-- Material supplied --

-------------------------

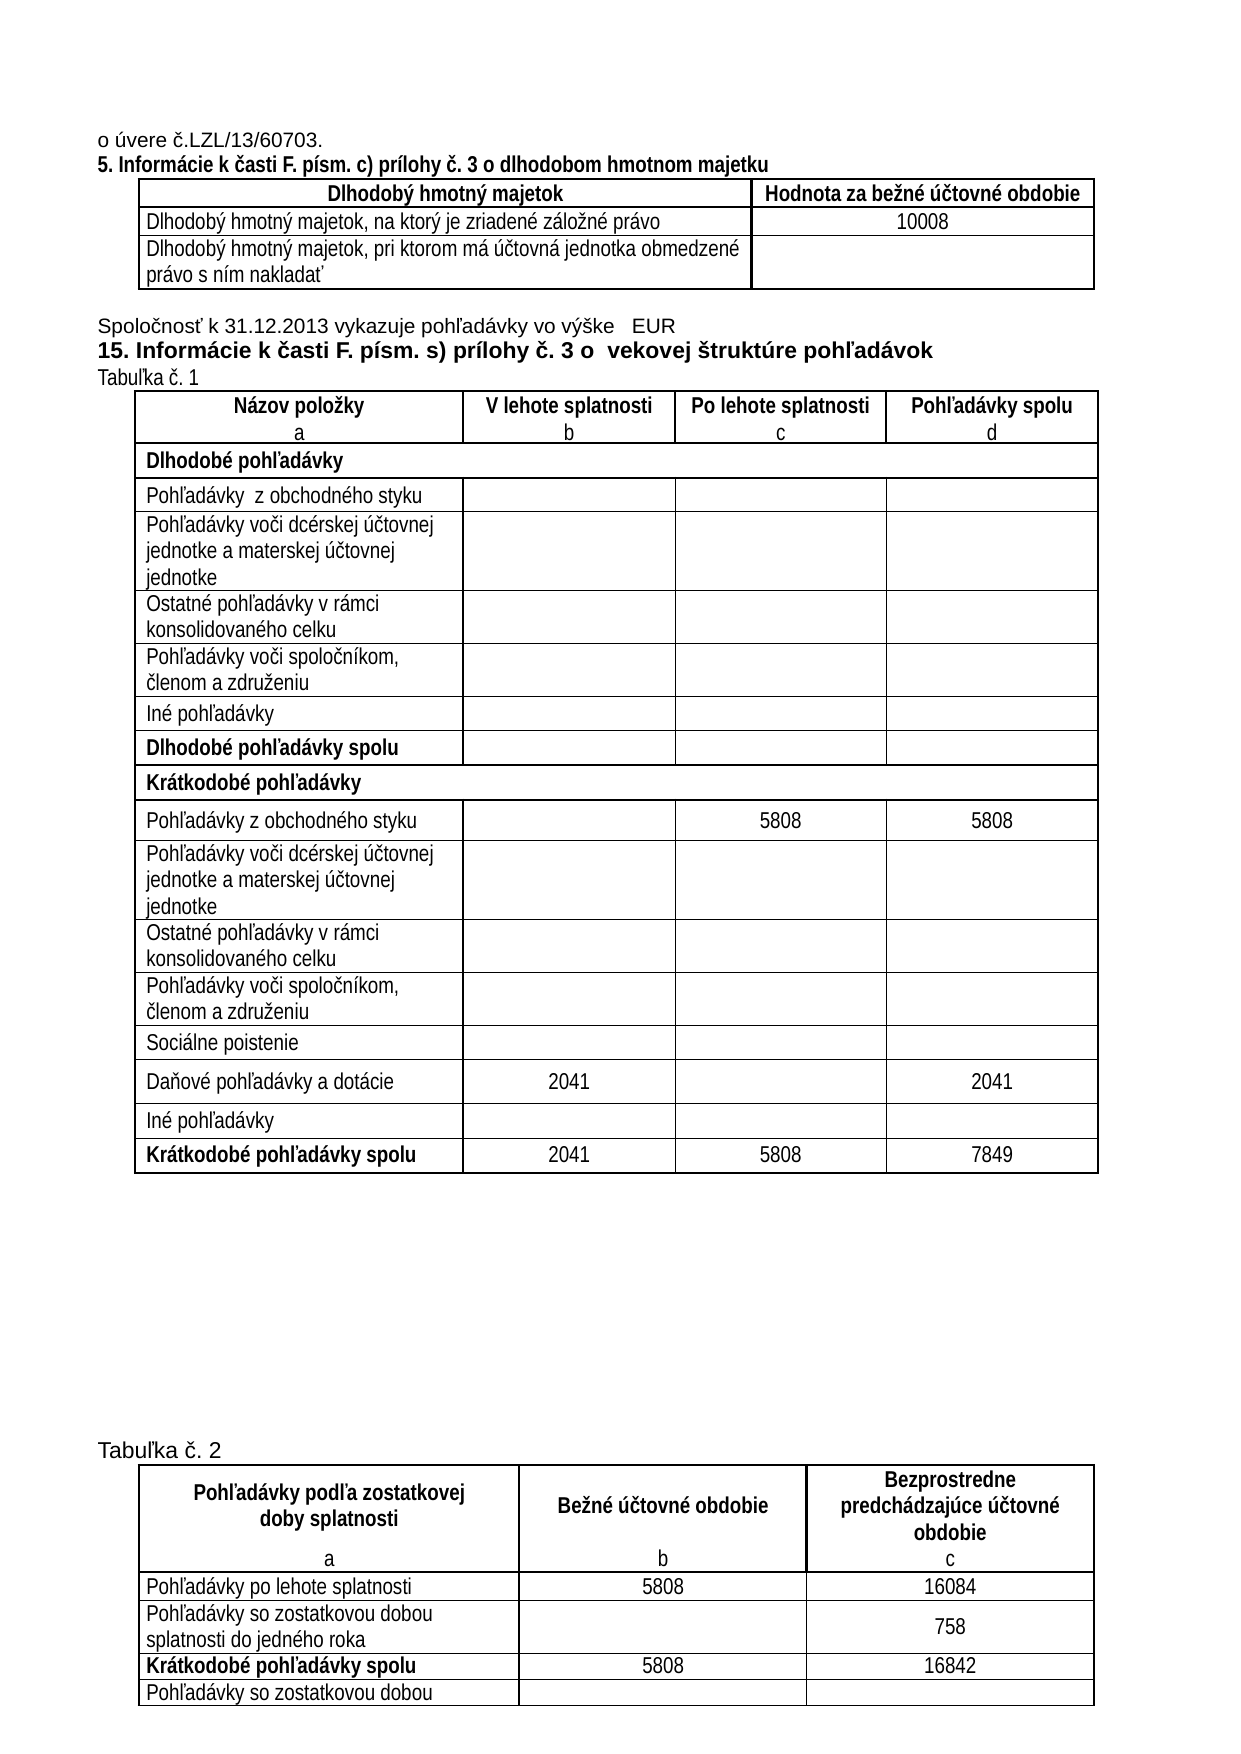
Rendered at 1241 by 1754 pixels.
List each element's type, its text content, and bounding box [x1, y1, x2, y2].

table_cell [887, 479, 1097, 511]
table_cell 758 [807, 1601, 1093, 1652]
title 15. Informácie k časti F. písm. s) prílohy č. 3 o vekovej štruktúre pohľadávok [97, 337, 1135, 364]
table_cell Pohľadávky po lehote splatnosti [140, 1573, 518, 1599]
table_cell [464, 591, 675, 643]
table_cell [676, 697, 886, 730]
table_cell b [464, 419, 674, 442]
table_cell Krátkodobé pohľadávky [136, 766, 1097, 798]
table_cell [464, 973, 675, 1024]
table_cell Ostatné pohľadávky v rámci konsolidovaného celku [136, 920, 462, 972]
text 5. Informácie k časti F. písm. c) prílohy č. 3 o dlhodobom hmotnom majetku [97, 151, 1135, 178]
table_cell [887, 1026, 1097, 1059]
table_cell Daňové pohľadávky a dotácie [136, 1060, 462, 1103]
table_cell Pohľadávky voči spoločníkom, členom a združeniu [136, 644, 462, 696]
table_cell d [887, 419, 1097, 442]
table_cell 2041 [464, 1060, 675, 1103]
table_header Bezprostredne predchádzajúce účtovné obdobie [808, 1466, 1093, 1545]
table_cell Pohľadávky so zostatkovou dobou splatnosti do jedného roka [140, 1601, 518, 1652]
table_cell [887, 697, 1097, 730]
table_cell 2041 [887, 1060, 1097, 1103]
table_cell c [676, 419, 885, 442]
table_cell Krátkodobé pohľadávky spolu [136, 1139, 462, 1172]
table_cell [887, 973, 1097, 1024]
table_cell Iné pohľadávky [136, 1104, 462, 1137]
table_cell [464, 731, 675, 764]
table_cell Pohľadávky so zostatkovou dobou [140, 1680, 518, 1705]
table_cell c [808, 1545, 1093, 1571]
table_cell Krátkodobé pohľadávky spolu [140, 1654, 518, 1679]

-------------------------

-- Instructions to follow --
Copy everything in the material from the line containing "table_cell [887, 479, 1097, 511]" down to the line containing "table_cell [464, 591, 675, 643]", both included, character for character.

-- Finished exercise --
table_cell [887, 479, 1097, 511]
table_cell 758 [807, 1601, 1093, 1652]
title 15. Informácie k časti F. písm. s) prílohy č. 3 o vekovej štruktúre pohľadávok [97, 337, 1135, 364]
table_cell Pohľadávky po lehote splatnosti [140, 1573, 518, 1599]
table_cell [464, 591, 675, 643]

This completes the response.